HTTP/2 Multiplexing
How HTTP/2 carries many requests over a single connection at the same time.
Open a web page and the browser fires off a pile of requests: the HTML first, then the CSS, the JavaScript, images, fonts, and whatever data the page fetches once it loads. Every one of those is a separate HTTP request. How they all travel over the network is the part that changed between HTTP/1.1 and HTTP/2, and that change is what this post is about.
In HTTP/1.1, a connection handles one request at a time. The browser sends a request, waits for the entire response to come back, and only then sends the next request on that connection. If a response is slow, everything lined up behind it waits for it to finish. Browsers work around this by opening several connections to the same server at once, usually up to six, so they can have six requests going in parallel. But six is the ceiling, and every new connection pays its own setup cost before it can carry anything.
sequenceDiagram
participant Client
participant Conn1 as Connection 1
participant Conn2 as Connection 2
participant Server
Note over Client, Server: HTTP/1.1, each connection handles one request at a time
Client->>Conn1: TCP + TLS handshake
Conn1->>Server: GetBasket request
Server-->>Conn1: GetBasket response
Conn1-->>Client: response delivered
Client->>Conn2: TCP + TLS handshake
Conn2->>Server: UpdateBasket request
Server-->>Conn2: UpdateBasket response
Conn2-->>Client: response delivered
What HTTP/2 changed
HTTP/2 keeps one connection but lets it carry many requests at the same time. The trick has a name: multiplexing. It means taking several separate conversations and sending them over a single channel without letting them get tangled.
HTTP/2 pulls this off by chopping each request and each response into small pieces called frames. Every frame is stamped with a number that says which request it belongs to. One request, its response, and all the frames that make them up share the same number, and that numbered group is called a stream.
Because each frame carries its stream number, the connection can interleave frames from many streams, mixing them in whatever order is convenient, and the receiver sorts them back out by number. Stream 1’s frames and stream 2’s frames ride down the same wire interleaved, and each side rebuilds each request from the frames that share a number.

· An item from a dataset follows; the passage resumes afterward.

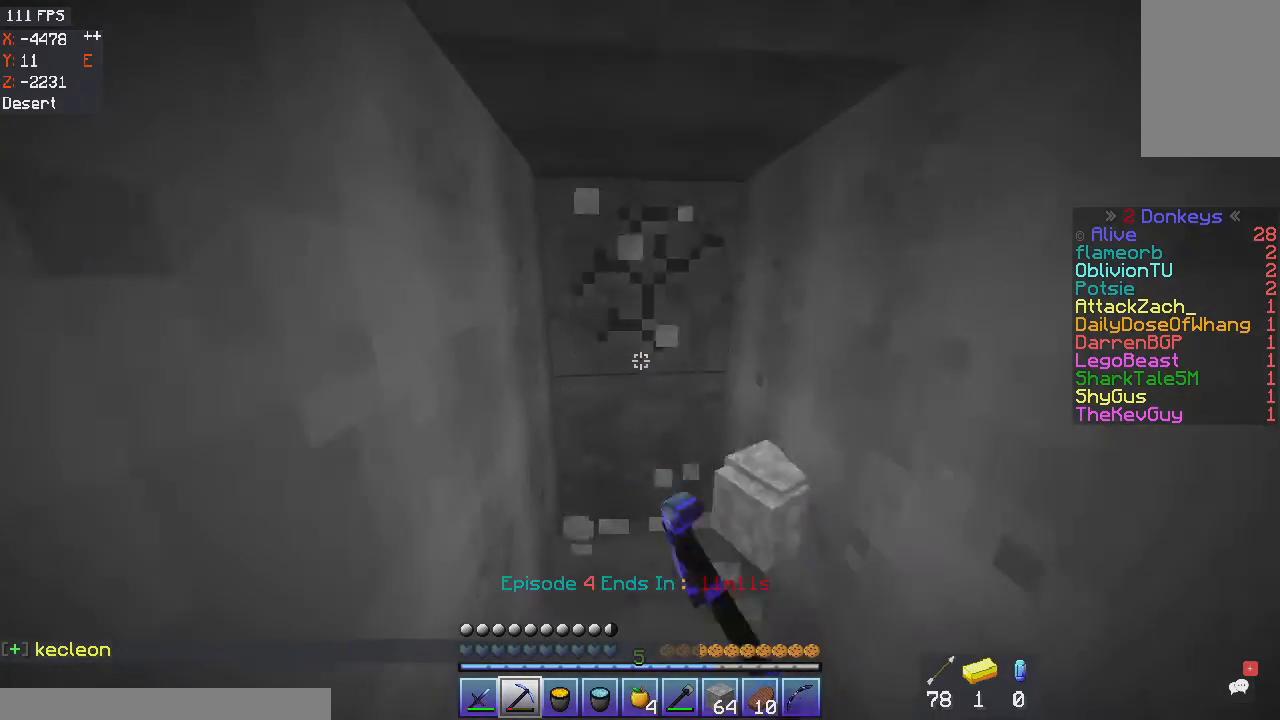
{"keys": [], "mouse": ["left"], "events": [[100, "w", "up"]]}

The payoff is that requests stop blocking each other. A slow response on stream 1 no longer holds up stream 2, because their frames are independent and can arrive in any order. The waiting that HTTP/1.1 forced on you, one response at a time per connection, is gone, and you no longer need six connections to fetch six things at once. One connection does it.

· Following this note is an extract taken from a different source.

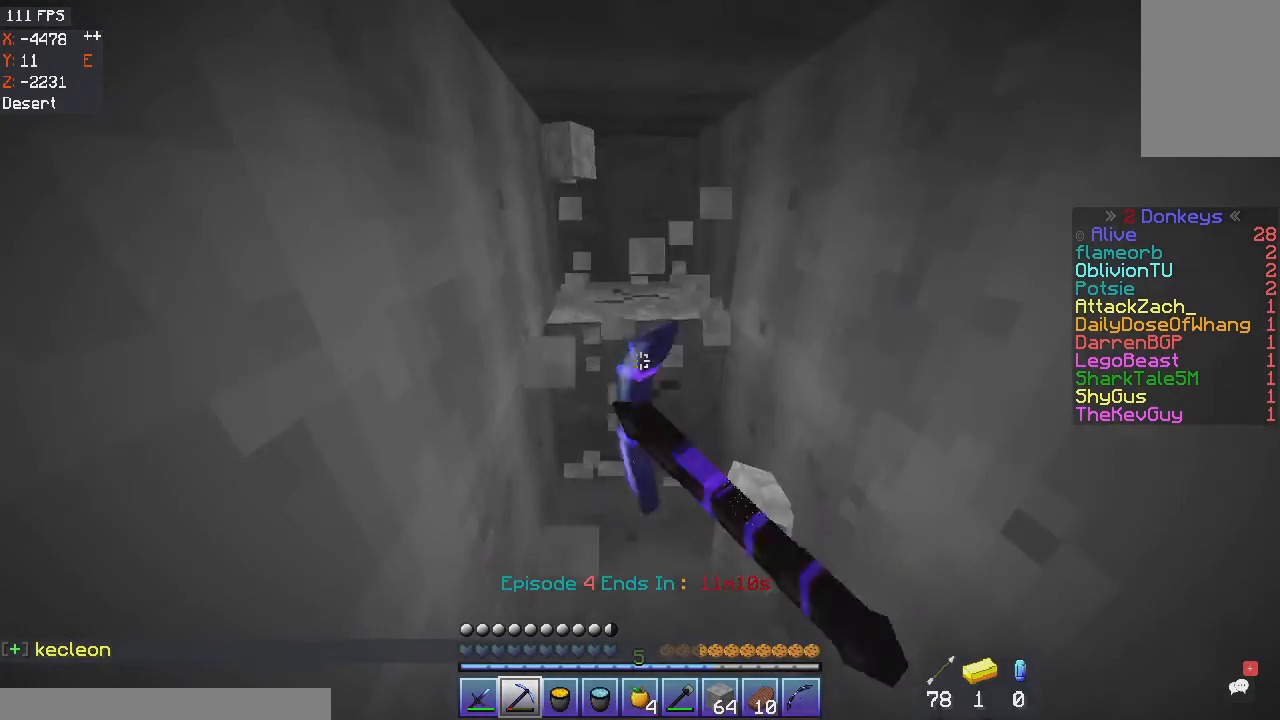
{"keys": ["w"], "mouse": ["left"], "events": [[101, "w", "down"]]}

Underneath, the connection is still an ordinary one. HTTP/2 doesn’t change the network plumbing. The splitting into frames and streams happens entirely inside the two programs talking to each other, the browser on one end and the server on the other.
sequenceDiagram
participant Client
participant Conn as Single connection
participant Server
Note over Client, Server: HTTP/2, multiple streams interleaved on one connection
Client->>Conn: TCP + TLS handshake (once)
par Stream 1 and Stream 2
Client->>Conn: Stream 1 GetBasket frame
Client->>Conn: Stream 2 UpdateBasket frame
end
Conn->>Server: Stream 1 GetBasket frame
Conn->>Server: Stream 2 UpdateBasket frame
Server-->>Conn: Stream 1 GetBasket response
Server-->>Conn: Stream 2 UpdateBasket response
Conn-->>Client: Stream 1 response
Conn-->>Client: Stream 2 response
An example
Say you’re building a shopping cart. The web app talks to a cart service constantly: every time someone adds an item, removes one, or opens the cart, that’s a request. Over a single HTTP/1.1 connection those requests line up one behind the other. If a user clicks add twice quickly, the second request waits for the first to come back. Opening six connections lets the browser spread requests out, but each fresh connection still pays its setup cost the first time it’s used.

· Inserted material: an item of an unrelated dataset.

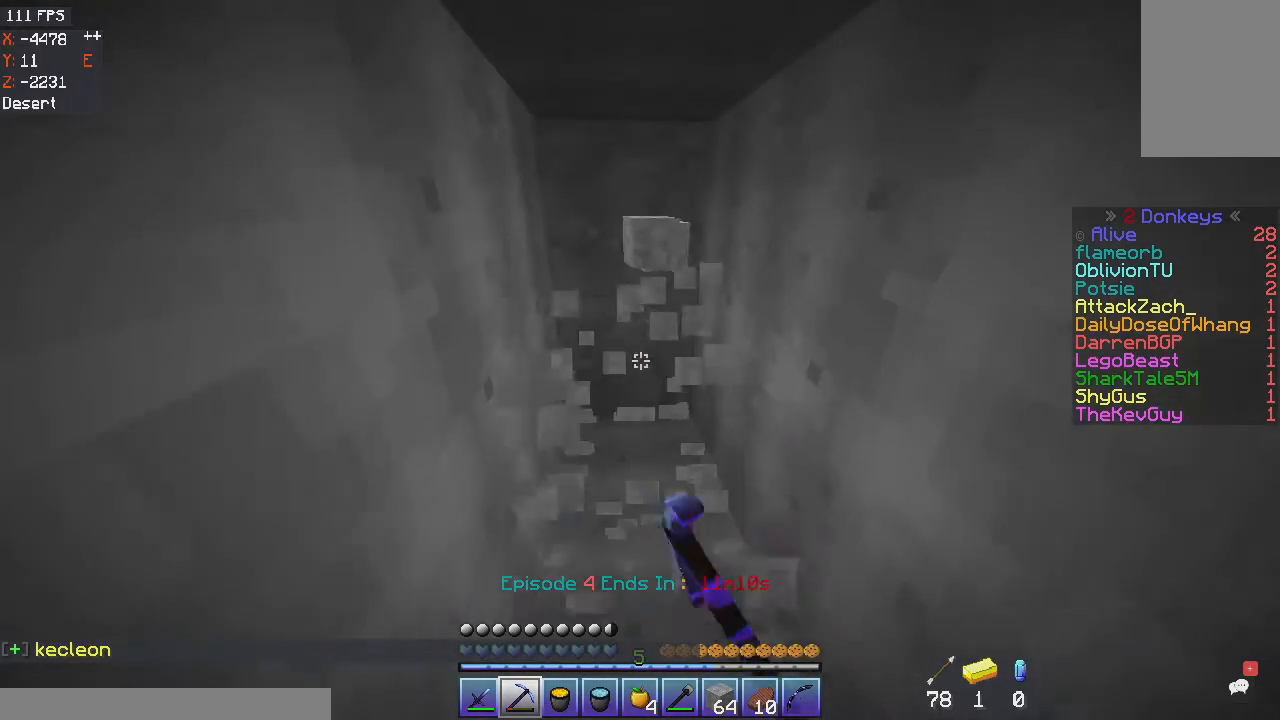
{"keys": ["w"], "mouse": ["left"], "events": [[100, "w", "up"], [334, "w", "down"]]}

Over HTTP/2, one connection carries both requests at once. The add goes out on stream 1, the remove on stream 2, their frames interleave on the wire, the server handles them in parallel, and the responses come back on the same two streams. To the user the clicks feel instant, because nothing sat waiting on anything else.
If the cart service uses gRPC instead of plain REST, there’s a second saving. gRPC runs on HTTP/2 and encodes its messages with Protocol Buffers, a compact binary format, instead of JSON text. A message that would be a few hundred bytes of JSON shrinks to a fraction of that on the wire. So on top of sharing one connection, the messages themselves are smaller.
flowchart LR
WebApp[WebApp] -->|Single HTTP/2 connection| GRPC[gRPC channel]
GRPC -->|Stream 1 AddItem A| Basket[Basket.API]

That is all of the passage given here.